РЕЦЕНЗИЯ
Ещё я утром веки еле разнял, уже звонок: лети-выручай!
У них премьера, им позарез экспертный отклик, не подкачай.
Достойно встреть новейшую драму. И — чем положено — увенчай.
Легко сказать, а мне-то в пятницу крюк — куда-то в пригород, в ковыли:
премьеру сдвинули вглубь и в глушь (как в той же «Чайке», видите ли),
к живой земле, на дно котловины. Поближе дна найти не могли.
Уж раз цейтнот — извольте по проводам. Где недослышу — переспрошу.
Не зря я кадровый рецензент, во всех анонсах так и пишу.
Диктуйте вкратце самую сущность. Авось, осмыслю и причешу.
Итак, зачин классический, крах семьи, висит наследство на волоске.
В семье два сына, именно два, не три, фиксируем на листке.
Считай, как в том же Ветхом Завете. Зато не как в «Коньке-Горбунке».
Меньшой близнец безгрешен, чуть ли не свят, его удел — принятие мук,
источник коих — брат-антипод, мастак интриги, чёрный паук.

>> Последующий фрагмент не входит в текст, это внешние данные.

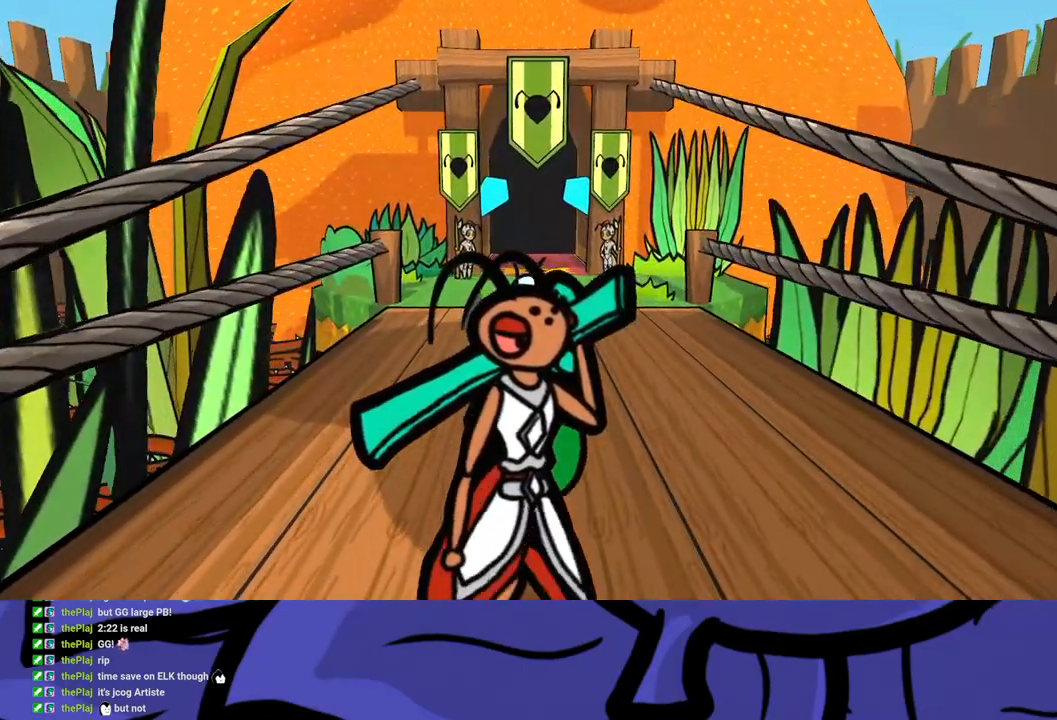
{"buttons": ["DPAD_UP"], "left_stick": "center", "events": []}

Соткать конфликт — задача злодея. Святому якобы недосуг.
Отец у братьев несколько не в себе, ему мерещится, что он — мать.

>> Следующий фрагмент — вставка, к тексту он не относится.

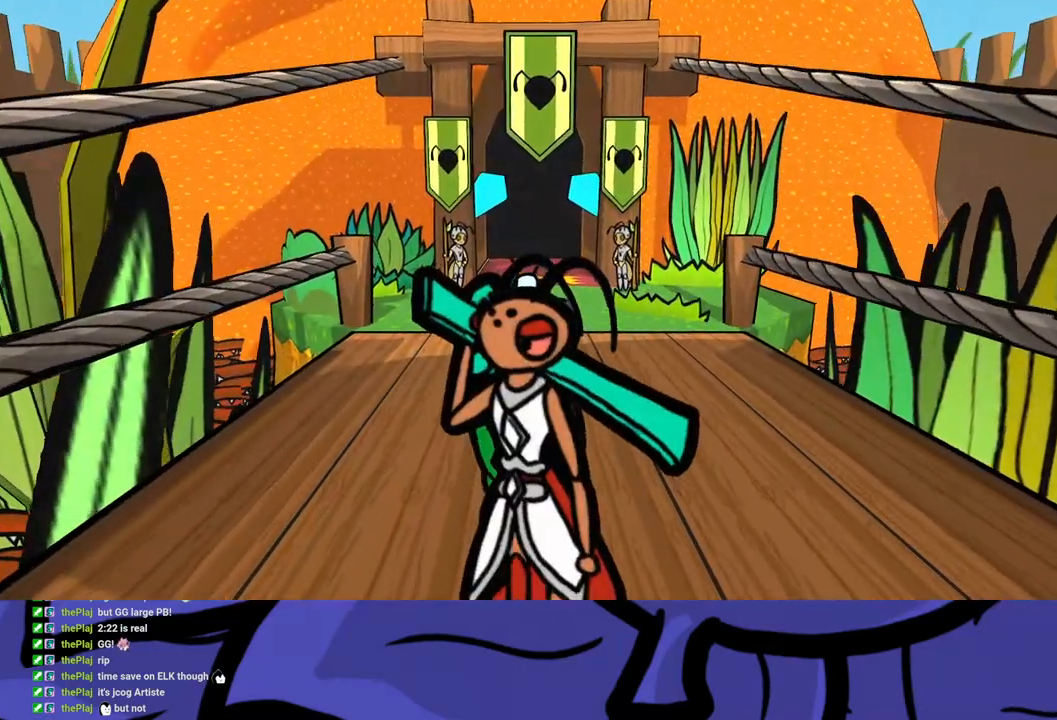
{"buttons": ["DPAD_UP"], "left_stick": "center", "events": []}
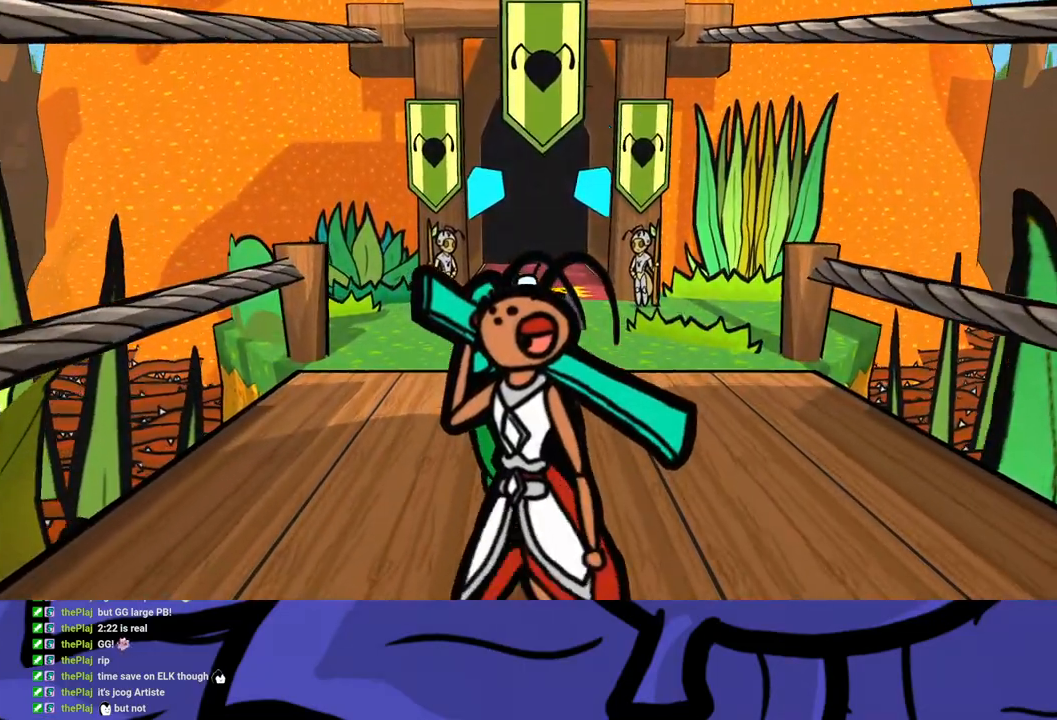
{"buttons": ["DPAD_UP"], "left_stick": "center", "events": []}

А где обычная мать — о том решаем голову не ломать.
Готовься к штурму, кадровый зритель! Твоя задача — не понимать.
Ах, да! Ещё массовка в роли толпы. Её девиз — быка за рога.
Она рычит и, кроме зеркал, везде умеет видеть врага.

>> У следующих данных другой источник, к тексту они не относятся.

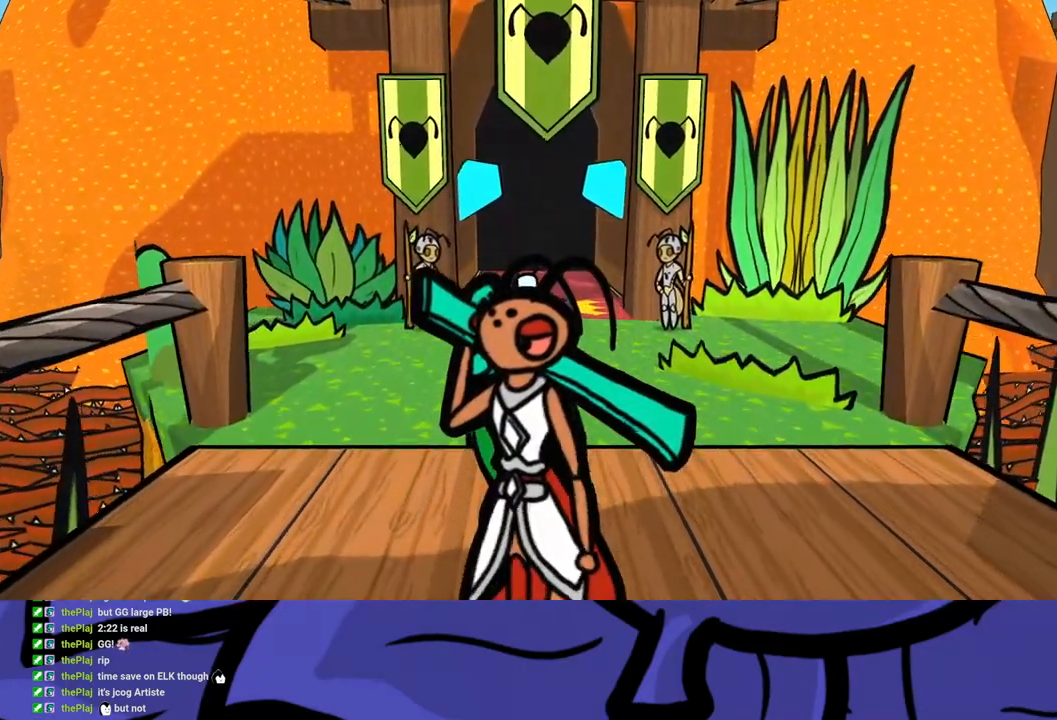
{"buttons": ["DPAD_UP"], "left_stick": "center", "events": []}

Но затихает вовремя, если подкинуть ей кусок пирога.
Интрига вскачь, без пауз, подкуп-шантаж, подлоги, чистый «Декамерон».
Полно троюродных в дележе, а хищник хочет весь миллион.
Меньшой-то вряд ли претендовал бы. Но — оклеветан и удалён.
Казнит паук соперников, шанс растёт, идёт за первым актом второй.
Но тут массовка в роли молвы — хотя за злыдня, в общем, горой —
спроста в районной хвастает прессе: кто, дескать, в пьесе главный герой.
Само собой, скандал. Быка за рога, сундук на ключ, бумаги на стол.
Отец, который якобы мать, лишает благ виновника зол.
А тот следит в замочную прорезь. Он хлопнул дверью, но не ушёл.
Внезапно мать, она же отец, во мраке ловит шёпот, как бы призыв.
И в нём, конечно, младшего сына мёртвый голос вообразив,
она — босая, через болото — спешит на зов. Но тут перерыв.
Болото, кстати, тоже не примитив, аппаратура на высоте.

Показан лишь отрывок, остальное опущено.